• _TASK_: Print the data verbatim. Leave every image out.

• _RECORDED DATA_:
Content starts

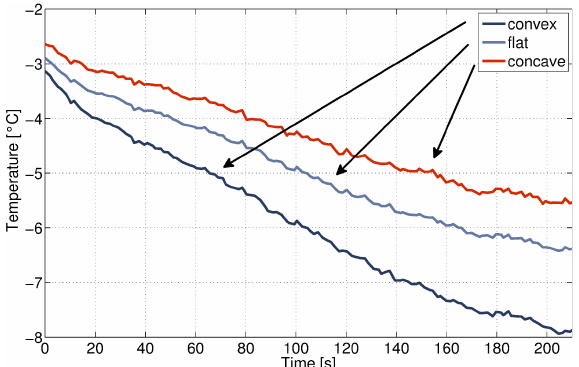
Fig. 7. Thermal images of the specimen shown in Fig. 1a after ap- proximately 4min, (a) inside and (b) outside the cold lab. Colorbar in ◦ C.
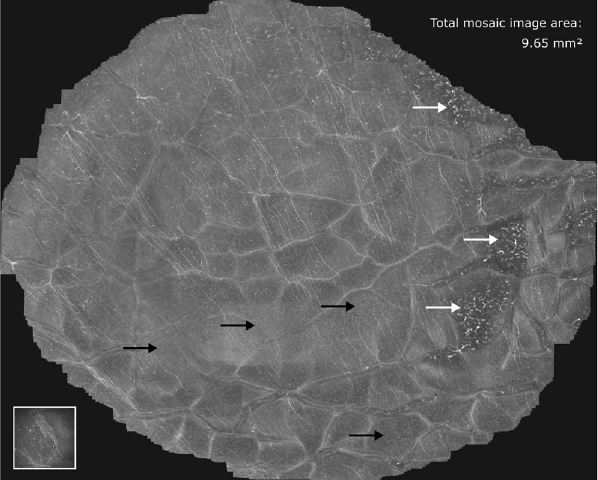
Figure 1. SNP mosaic image created using the EyeGuidance system without focus adjustments, as described by Allgeier et al . 21 . Several image areas show epithelium (black arrows) or stroma tissue (white arrows). The bottom left inset represents the size of a single CCM image (0.4 × 0.4 mm²) from the recorded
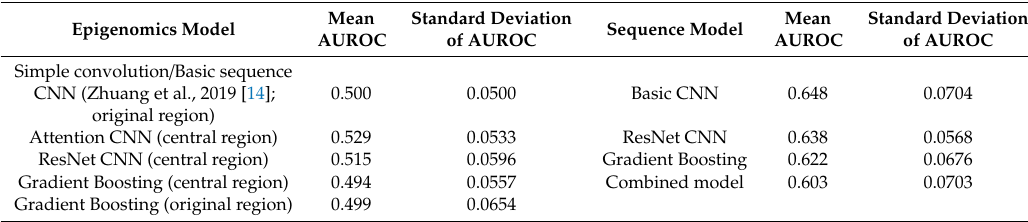
Figure 7. Validation AUROCs for epigenomics ResNet CNNs with various configurations in Table 3: ( a ) the number of ResNet blocks and number of filters for each convolution; ( b ) the filter / kernel size in the first layer and number of fully-connected neurons in the last layer. Table 4. Epigenomics and sequence model performance.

Content ends

• _EXERCISE OUTPUT_:
Fig. 7. Thermal images of the specimen shown in Fig. 1a after ap- proximately 4min, (a) inside and (b) outside the cold lab. Colorbar in ◦ C.
Figure 1. SNP mosaic image created using the EyeGuidance system without focus adjustments, as described by Allgeier et al . 21 . Several image areas show epithelium (black arrows) or stroma tissue (white arrows). The bottom left inset represents the size of a single CCM image (0.4 × 0.4 mm²) from the recorded
Figure 7. Validation AUROCs for epigenomics ResNet CNNs with various configurations in Table 3: ( a ) the number of ResNet blocks and number of filters for each convolution; ( b ) the filter / kernel size in the first layer and number of fully-connected neurons in the last layer. Table 4. Epigenomics and sequence model performance.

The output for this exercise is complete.